Есть раз навсегда составленные юбилейные речи, в которые, смотря по надобности, в последнюю минуту вставляется имя юбиляра. Речь заготовлена давно, произносилась не раз, на всевозможных юбилеях. Сегодня чествуют Чехова, а потому, и только потому, она начинается со слов: «Дорогой Антон Павлович». И чем эти сегодняшние похвальные речи лучше вчерашних ругательных — неизвестно. И тут и там — полное непонимание личности Чехова, ее вечной, неповторимой ценности. Вчера господствовал инстинкт отталкивания, — и Чехова ругали; сегодня восторжествовал инстинкт притяжения, — и Чехова совершенно так же бессознательно начали душить панегириками.
Слепые вожди не вели толпу, а следовали за ней. И, конечно, не выражали ее мыслей и желаний, потому что сродство, обнаружившееся между Чеховым и предреволюционной толпой, было гораздо глубже и значительнее, чем речи «герров профессоров».

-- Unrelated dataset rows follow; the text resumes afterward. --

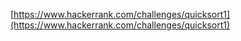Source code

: [https://www.hackerrank.com/challenges/quicksort1](https://www.hackerrank.com/challenges/quicksort1)
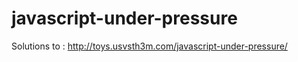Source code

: javascript-under-pressure
=========================

Solutions to : http://toys.usvsth3m.com/javascript-under-pressure/
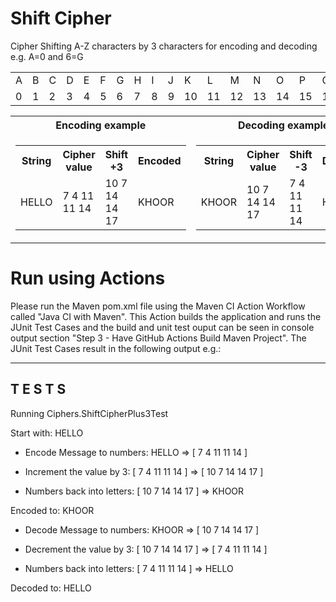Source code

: # Shift Cipher
Cipher Shifting A-Z characters by 3 characters for encoding and decoding e.g. A=0 and 6=G
<table>
  <tr>
    <td>A</td>
    <td>B</td>
    <td>C</td>
    <td>D</td>
    <td>E</td>
    <td>F</td>
    <td>G</td>
    <td>H</td>
    <td>I</td>
    <td>J</td>
    <td>K</td>
    <td>L</td>
    <td>M</td>
    <td>N</td>
    <td>O</td>
    <td>P</td>
    <td>Q</td>
    <td>R</td>
    <td>...</td>
    <td>Z</td>
  </tr>
  <tr>
    <td>0</td>
    <td>1</td>
    <td>2</td>
    <td>3</td>
    <td>4</td>
    <td>5</td>
    <td>6</td>
    <td>7</td>
    <td>8</td>
    <td>9</td>
    <td>10</td>
    <td>11</td>
    <td>12</td>
    <td>13</td>
    <td>14</td>
    <td>15</td>
    <td>16</td>
    <td>17</td>
    <td>...</td>
    <td>25</td>
   </tr>
</table>

<table>
  <tr>
    <th>Encoding example</th>
    <th>Decoding example</th>
  </tr>
  <tr>
    <td>
      <table>
        <tr>
          <th>String</th>
          <th>Cipher value</th>
          <th>Shift +3</th>
          <th>Encoded</th>
        </tr>
        <tr>
          <td>HELLO</td>
          <td>7 4 11 11 14</td>
          <td>10 7 14 14 17</td>
          <td>KHOOR</td>
        </tr>
      </table>  
    </td>
    <td>
      <table>
        <tr>
          <th>String</th>
          <th>Cipher value</th>
          <th>Shift -3</th>
          <th>Decoded</th>
        </tr>
        <tr>
          <td>KHOOR</td>
          <td>10 7 14 14 17</td>
          <td>7 4 11 11 14</td>
          <td>HELLO</td>
        </tr>
      </table>  
    </td>
   </tr>
</table>

# Run using Actions
Please run the Maven pom.xml file using the Maven CI Action Workflow called "Java CI with Maven". This Action builds the application and runs the JUnit Test Cases and the build and unit test ouput can be seen in console output section "Step 3 - Have GitHub Actions Build Maven Project". The JUnit Test Cases result in the following output e.g.:

-------------------------------------------------------
 T E S T S
-------------------------------------------------------
Running Ciphers.ShiftCipherPlus3Test

Start with: HELLO

- Encode Message to numbers: HELLO => [ 7 4 11 11 14 ]

- Increment the value by 3:  [ 7 4 11 11 14 ] => [ 10 7 14 14 17 ]

- Numbers back into letters: [ 10 7 14 14 17 ] => KHOOR

Encoded to: KHOOR

- Decode Message to numbers: KHOOR => [ 10 7 14 14 17 ]

- Decrement the value by 3:  [ 10 7 14 14 17 ] => [ 7 4 11 11 14 ]

- Numbers back into letters: [ 7 4 11 11 14 ] => HELLO

Decoded to: HELLO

Разговоры о Чехове стали ненужными, бледными, фальшивыми. Между читателем и автором, зрителем и драматургом, по какому-то скрытому закону, установилось молчаливое взаимопонимание. Большой Чехов раскололся, распылился на тысячи тысяч маленьких Чеховых. В каждого читателя и зрителя попала такая чеховская «песчинка», и театр оказался не представлением, а как бы общей исповедью, всеобщим покаянием, рядом с которым умные слова молодых людей, длинные статьи восторженных критиков казались жалкими.

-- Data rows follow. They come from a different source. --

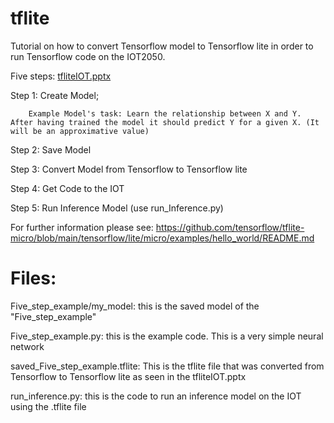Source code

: # tflite
Tutorial on how to convert Tensorflow model to Tensorflow lite in order to run Tensorflow code on the IOT2050.

Five steps: [tfliteIOT.pptx](https://github.com/ArijanaBohr/tflite/files/8524561/tfliteIOT.pptx)

Step 1: Create Model;
                  
        Example Model's task: Learn the relationship between X and Y. After having trained the model it should predict Y for a given X. (It will be an approximative value)

Step 2: Save Model

Step 3: Convert Model from Tensorflow to Tensorflow lite

Step 4: Get Code to the IOT

Step 5: Run Inference Model (use run_Inference.py)

For further information please see: https://github.com/tensorflow/tflite-micro/blob/main/tensorflow/lite/micro/examples/hello_world/README.md

# Files:

Five_step_example/my_model: this is the saved model of the "Five_step_example"

Five_step_example.py: this is the example code. This is a very simple neural network

saved_Five_step_example.tflite: This is the tflite file that was converted from Tensorflow to Tensorflow lite as seen in the tfliteIOT.pptx

run_inference.py: this is the code to run an inference model on the IOT using the .tflite file


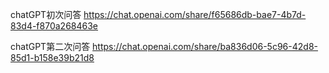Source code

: chatGPT初次问答
https://chat.openai.com/share/f65686db-bae7-4b7d-83d4-f870a268463e

chatGPT第二次问答
https://chat.openai.com/share/ba836d06-5c96-42d8-85d1-b158e39b21d8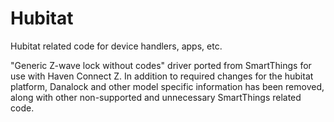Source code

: # Hubitat
Hubitat related code for device handlers, apps, etc.

"Generic Z-wave lock without codes" driver ported from SmartThings for use with Haven Connect Z.
In addition to required changes for the hubitat platform, Danalock and other model specific information
has been removed, along with other non-supported and unnecessary SmartThings related code.

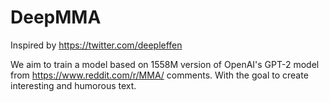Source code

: # DeepMMA
Inspired by https://twitter.com/deepleffen

We aim to train a model based on 1558M version of OpenAI's GPT-2 model from https://www.reddit.com/r/MMA/ comments. With the goal to create interesting and humorous text.
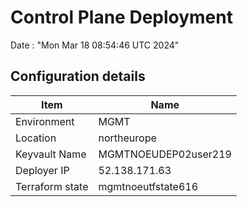 # Control Plane Deployment #

Date : "Mon Mar 18 08:54:46 UTC 2024"

## Configuration details ##

| Item                    | Name                 |
| ----------------------- | -------------------- |
| Environment             | MGMT         |
| Location                | northeurope              |
| Keyvault Name           | MGMTNOEUDEP02user219                                |
| Deployer IP             | 52.138.171.63                                       |
| Terraform state         | mgmtnoeutfstate616                         |

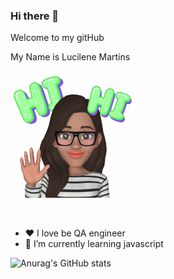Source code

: ### Hi there 👋
 
 Welcome to my gitHub 
 
 My Name is Lucilene Martins </br>  
 <img src=AREmoji_20210612_200022_1066.gif width="200" height="200">
 
 </br>
 
 - ❤️ I love be QA engineer 
 - 🌱 I’m currently learning javascript
 
 ![Anurag's GitHub stats](https://github-readme-stats.vercel.app/api?username=LucileneMartins&show_icons=true&theme=radical)





<!--
**LucileneMartins/LucileneMartins** is a ✨ _special_ ✨ repository because its `README.md` (this file) appears on your GitHub profile.

Here are some ideas to get you started:

- 🔭 I’m currently working on ...
- 🌱 I’m currently learning ...
- 👯 I’m looking to collaborate on ...
- 🤔 I’m looking for help with ...
- 💬 Ask me about ...
- 📫 How to reach me: ...
- 😄 Pronouns: ...
- ⚡ Fun fact: ...
-->
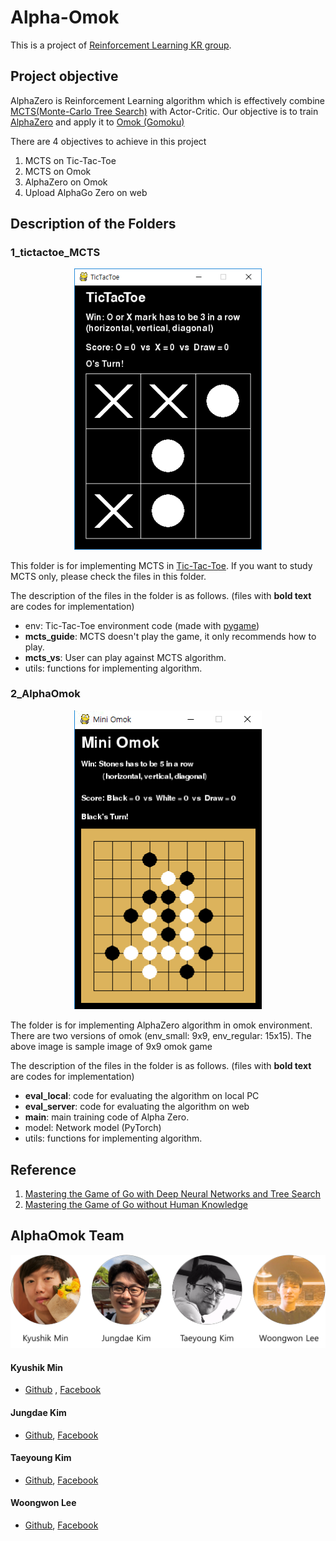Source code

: # Alpha-Omok
This is a project of [Reinforcement Learning KR group](https://www.facebook.com/groups/ReinforcementLearningKR/).



## Project objective
AlphaZero is Reinforcement Learning algorithm which is effectively combine [MCTS(Monte-Carlo Tree Search)](https://en.wikipedia.org/wiki/Monte_Carlo_tree_search) with Actor-Critic. Our objective is to train [AlphaZero](https://deepmind.com/blog/alphago-zero-learning-scratch/) and apply it to [Omok (Gomoku)](https://en.wikipedia.org/wiki/Gomoku) 

There are 4 objectives to achieve in this project  
1. MCTS on Tic-Tac-Toe
2. MCTS on Omok
3. AlphaZero on Omok
4. Upload AlphaGo Zero on web



## Description of the Folders

### 1_tictactoe_MCTS

<p align= "center">
  <img src="./image/tictactoe.PNG" width="300" alt="TicTacToe Image" />
</p>

 This folder is for implementing MCTS in [Tic-Tac-Toe](https://en.wikipedia.org/wiki/Tic-tac-toe). If you want to study MCTS only, please check the files in this folder. <br>

The description of the files in the folder is as follows. (files with **bold text** are codes for implementation)

- env: Tic-Tac-Toe environment code (made with [pygame](https://www.pygame.org/news))
- **mcts_guide**: MCTS doesn't play the game, it only recommends how to play. 
- **mcts_vs**: User can play against MCTS algorithm. 
- utils: functions for implementing algorithm. 



### 2_AlphaOmok

<p align= "center">
  <img src="./image/mini_omok_game.png" width="300" alt="mini omok Image" />
</p>

  The folder is for implementing AlphaZero algorithm in omok environment. There are two versions of omok (env_small: 9x9, env_regular: 15x15). The above image is sample image of 9x9 omok game <br>

 The description of the files in the folder is as follows. (files with **bold text** are codes for implementation)

- **eval_local**: code for evaluating the algorithm on local PC
- **eval_server**: code for evaluating the algorithm on web
- **main**: main training code of Alpha Zero. 
- model: Network model (PyTorch)
- utils: functions for implementing algorithm. 



## Reference

1. [Mastering the Game of Go with Deep Neural Networks and Tree Search](https://storage.googleapis.com/deepmind-media/alphago/AlphaGoNaturePaper.pdf)
2. [Mastering the Game of Go without Human Knowledge](https://www.nature.com/articles/nature24270)



## AlphaOmok Team

<p align= "center">
  <img src="./image/alphaomok_team.png" width="700" alt="mini omok team" />
</p>



#### Kyushik Min

- [Github](https://github.com/Kyushik) , [Facebook](https://www.facebook.com/kyushik.min)

#### Jungdae Kim

- [Github](https://github.com/kekmodel), [Facebook](https://www.facebook.com/kekmodel)

#### Taeyoung Kim

- [Github](https://github.com/tykimos), [Facebook](https://www.facebook.com/tykimo?fb_dtsg_ag=Ady1EHqKnlcLT-zAFbaUyDBb3rkcn83lfcN0FlNww_4yow%3AAdyPwQKxu7-xgSCkXX8Ui4lfc_2Cj1qYPXKS3-S1TtbIHQ)

#### Woongwon Lee

- [Github](https://github.com/dnddnjs), [Facebook](https://www.facebook.com/dnddnjs?fb_dtsg_ag=Ady1EHqKnlcLT-zAFbaUyDBb3rkcn83lfcN0FlNww_4yow%3AAdyPwQKxu7-xgSCkXX8Ui4lfc_2Cj1qYPXKS3-S1TtbIHQ)

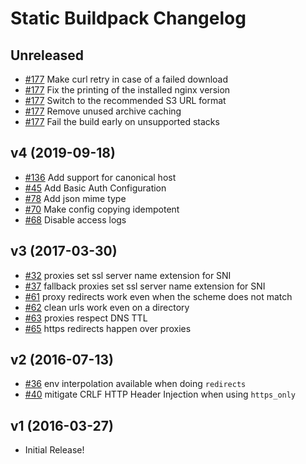 # Static Buildpack Changelog

## Unreleased

* [#177](https://github.com/heroku/heroku-buildpack-static/pull/177) Make curl retry in case of a failed download
* [#177](https://github.com/heroku/heroku-buildpack-static/pull/177) Fix the printing of the installed nginx version
* [#177](https://github.com/heroku/heroku-buildpack-static/pull/177) Switch to the recommended S3 URL format
* [#177](https://github.com/heroku/heroku-buildpack-static/pull/177) Remove unused archive caching
* [#177](https://github.com/heroku/heroku-buildpack-static/pull/177) Fail the build early on unsupported stacks

## v4 (2019-09-18)

* [#136](https://github.com/heroku/heroku-buildpack-static/pull/136) Add support for canonical host
* [#45](https://github.com/heroku/heroku-buildpack-static/pull/45) Add Basic Auth Configuration
* [#78](https://github.com/heroku/heroku-buildpack-static/pull/78) Add json mime type
* [#70](https://github.com/heroku/heroku-buildpack-static/pull/70) Make config copying idempotent
* [#68](https://github.com/heroku/heroku-buildpack-static/pull/68) Disable access logs

## v3 (2017-03-30)

* [#32](https://github.com/heroku/heroku-buildpack-static/pull/32) proxies set ssl server name extension for SNI
* [#37](https://github.com/heroku/heroku-buildpack-static/pull/47) fallback proxies set ssl server name extension for SNI
* [#61](https://github.com/heroku/heroku-buildpack-static/pull/61) proxy redirects work even when the scheme does not match
* [#62](https://github.com/heroku/heroku-buildpack-static/pull/62) clean urls work even on a directory
* [#63](https://github.com/heroku/heroku-buildpack-static/pull/63) proxies respect DNS TTL
* [#65](https://github.com/heroku/heroku-buildpack-static/pull/65) https redirects happen over proxies

## v2 (2016-07-13)

* [#36](https://github.com/heroku/heroku-buildpack-static/pull/36) env interpolation available when doing `redirects`
* [#40](https://github.com/heroku/heroku-buildpack-static/pull/40) mitigate CRLF HTTP Header Injection when using `https_only`

## v1 (2016-03-27)

* Initial Release!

Рампы, отделяющей зрителя от актера, не было. Заболей кто-нибудь из актеров, спектакль можно было продолжать, потому что в театре сидели и «дяди Вани», сотни «сестер» и «вечных студентов».

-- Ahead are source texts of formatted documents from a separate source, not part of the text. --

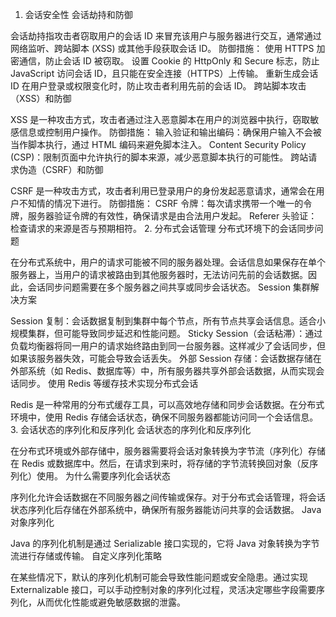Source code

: 
1. 会话安全性
会话劫持和防御

会话劫持指攻击者窃取用户的会话 ID 来冒充该用户与服务器进行交互，通常通过网络监听、跨站脚本 (XSS) 或其他手段获取会话 ID。
防御措施：
使用 HTTPS 加密通信，防止会话 ID 被窃取。
设置 Cookie 的 HttpOnly 和 Secure 标志，防止 JavaScript 访问会话 ID，且只能在安全连接（HTTPS）上传输。
重新生成会话 ID 在用户登录或权限变化时，防止攻击者利用先前的会话 ID。
跨站脚本攻击（XSS）和防御

XSS 是一种攻击方式，攻击者通过注入恶意脚本在用户的浏览器中执行，窃取敏感信息或控制用户操作。
防御措施：
输入验证和输出编码：确保用户输入不会被当作脚本执行，通过 HTML 编码来避免脚本注入。
Content Security Policy (CSP)：限制页面中允许执行的脚本来源，减少恶意脚本执行的可能性。
跨站请求伪造（CSRF）和防御

CSRF 是一种攻击方式，攻击者利用已登录用户的身份发起恶意请求，通常会在用户不知情的情况下进行。
防御措施：
CSRF 令牌：每次请求携带一个唯一的令牌，服务器验证令牌的有效性，确保请求是由合法用户发起。
Referer 头验证：检查请求的来源是否与预期相符。
2. 分布式会话管理
分布式环境下的会话同步问题

在分布式系统中，用户的请求可能被不同的服务器处理。会话信息如果保存在单个服务器上，当用户的请求被路由到其他服务器时，无法访问先前的会话数据。因此，会话同步问题需要在多个服务器之间共享或同步会话状态。
Session 集群解决方案

Session 复制：会话数据复制到集群中每个节点，所有节点共享会话信息。适合小规模集群，但可能导致同步延迟和性能问题。
Sticky Session（会话粘滞）：通过负载均衡器将同一用户的请求始终路由到同一台服务器。这样减少了会话同步，但如果该服务器失效，可能会导致会话丢失。
外部 Session 存储：会话数据存储在外部系统（如 Redis、数据库等）中，所有服务器共享外部会话数据，从而实现会话同步。
使用 Redis 等缓存技术实现分布式会话

Redis 是一种常用的分布式缓存工具，可以高效地存储和同步会话数据。在分布式环境中，使用 Redis 存储会话状态，确保不同服务器都能访问同一个会话信息。
3. 会话状态的序列化和反序列化
会话状态的序列化和反序列化

在分布式环境或外部存储中，服务器需要将会话对象转换为字节流（序列化）存储在 Redis 或数据库中。然后，在请求到来时，将存储的字节流转换回对象（反序列化）使用。
为什么需要序列化会话状态

序列化允许会话数据在不同服务器之间传输或保存。对于分布式会话管理，将会话状态序列化后存储在外部系统中，确保所有服务器能访问共享的会话数据。
Java 对象序列化

Java 的序列化机制是通过 Serializable 接口实现的，它将 Java 对象转换为字节流进行存储或传输。
自定义序列化策略

在某些情况下，默认的序列化机制可能会导致性能问题或安全隐患。通过实现 Externalizable 接口，可以手动控制对象的序列化过程，灵活决定哪些字段需要序列化，从而优化性能或避免敏感数据的泄露。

Вот только, пожалуй, не было старого Фирса, знавшего «способ», как сушить вишню.
Имя этому объединяющему принципу было скоро найдено. Это — чеховщина. Чеховщина — тот воздух, которым дышали тогда все, та среда, в которой жил и Чехов.
Пока пьесы были литературным произведением, пока их читали ценители вроде Урусова, — чеховщина из них не перла. Отношение к ним было чисто эстетическое, свободное. Люди, обладавшие любовью к литературе, художественным чутьем, полюбили их, поддались обаянию чеховской личности. Но социологическая сторона чеховских драм, их коллективная психология тогда еще не выявилась. Провал «Чайки» объясняется не только тем, что эта пьеса менее совершенно воплощает чеховщину, чем «Три сестры» и «Вишневый сад», но также и потому, что в Александринском театре самая неподходящая среда для проявления чеховской психологии, чеховщины. Только московский Художественный театр создал настоящую обстановку, соединил автора со зрителем, поставил пьесы Чехова под знаком чеховщины. И как-то вдруг, без всяких слов, умных разъяснений, комментариев, все стало ясным. Все поняли, что живут в царстве чеховщины, что оно всех давит, и все почувствовали, что ему наступает конец. Одни об этом жалели, другие радовались.